The Corpus of Florentine Painting is a project of the years 1920s by Richard Offner, Art Historian at New York University, which aimed at deploying a systematic study of Florentine painting from its beginning to the Reinassance, cataloguing the works and the life of many bigger or smaller painters who were active in the period. the orginal plan included the realization and publication of 30 volumes in 6 sections to catalogue all the Florentine paintings organized by author and fully analysed.
The first volume dedicated to Bernardo Daddi, was published in 1930, just after Offner moved to the Istitute of Fine Arts in New York University, which initially supported (both from the organization and financial point of view) the ouvre. Until his death in 1965, the researcher published 11 volumes dedicated to the protagonists of a trend, different from Giotto’s, that he called “Miniaturist Tendency”; and to the brothers di Cione: Andrea, Nardo and Jacopo. other 3 volumes appeared later thanks to Offner’s assistant Klara Steinweg, who died in 1972.

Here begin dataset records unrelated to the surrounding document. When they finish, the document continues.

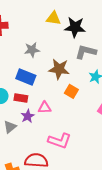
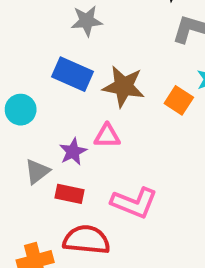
brown star: (59, 69) -> (124, 86), moved
orange square: (71, 91) -> (179, 100), moved
red rectangle: (21, 98) -> (70, 194), moved

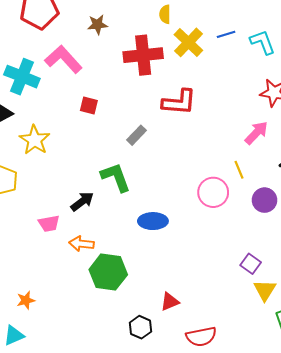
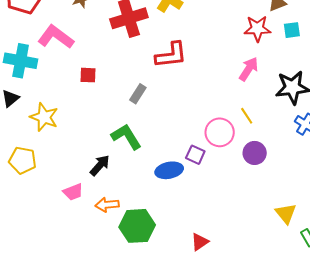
yellow line: (239, 170) -> (247, 116), moved
purple circle: (265, 200) -> (255, 153), moved
purple square: (251, 264) -> (195, 155), moved

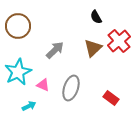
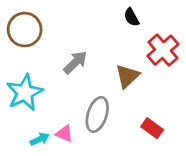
brown triangle: (93, 48) -> (127, 76), moved
pink triangle: (43, 85) -> (64, 134), moved

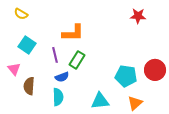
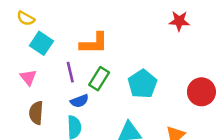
cyan square: (27, 45) -> (41, 43), moved
pink triangle: (14, 69) -> (28, 77), moved
cyan pentagon: (126, 76) -> (142, 84), moved, turned 30

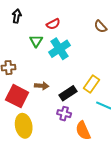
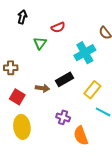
cyan cross: (60, 49) -> (85, 53), moved
black rectangle: (68, 93) -> (64, 79), moved
red square: (17, 96) -> (17, 97), size x0.7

In 1976, in order not to lose Offner’s work, the New York University, gave to the Kunsthistorisches Institut of Florence the use of all the materials and since then and until his death in 2011, the reseracher Miklós Boskovits curated the publication of 13 other volumes touching, among others, the topics of Florentine painting origins in XII century and of the mosaics of Battistero and San Miniato Church in Florence.

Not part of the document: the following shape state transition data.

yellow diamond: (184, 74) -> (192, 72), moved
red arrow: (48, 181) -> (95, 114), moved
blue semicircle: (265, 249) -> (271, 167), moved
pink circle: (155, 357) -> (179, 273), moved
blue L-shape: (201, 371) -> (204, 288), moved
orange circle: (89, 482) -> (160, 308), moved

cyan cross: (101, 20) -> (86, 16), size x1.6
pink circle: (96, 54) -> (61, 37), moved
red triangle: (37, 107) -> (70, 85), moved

With the aim to guarantee the prosecution of the project and to modernize it according to the needs and trends of current historic and artistic research, in 2010 the Association “Corpus of Florentine Painting” was established, and since 2015 it is chaired by Andrea De Marchi, professor of Medieval Art History at the department of History, Archaeology, Geography, Art and Performance (in short SAGAS) of the University of Florence.
In almost a century of research, the Corpus formed a photographic archive, highly specialized in Tuscan painting from 1100 to 1400, composed of ca. 70.000 negatives and positives.
In 2013 Sonia Chiodo, reseracher of Medieval Art History at SAGAS, initiated a project of digitization and cataloguing of the collection of positives, that is partly already accessible upon registration at www.corpuspitturafiorentina.it. An agreement between the Association Corpus and SAGAS will also allow to examine in the same digital archive the photographic funds of other important art historian such as Knut Berg, Mirella Levi D’Ancona, Alessandro Marabottini, Alessandro Parronchi, Mario Salmi, Carlo Del Bravo and Maria Grazia Ciardi Duprè.
Currently, photographs related to Florentine paintings in XIII and XIV centuries and to Romanic Illumination have been digitized; the Corpus project is therefore approaching its phase 3.0 prosecuting the activities of research, preservation and dissemination of an important part of Italian cultural heritage.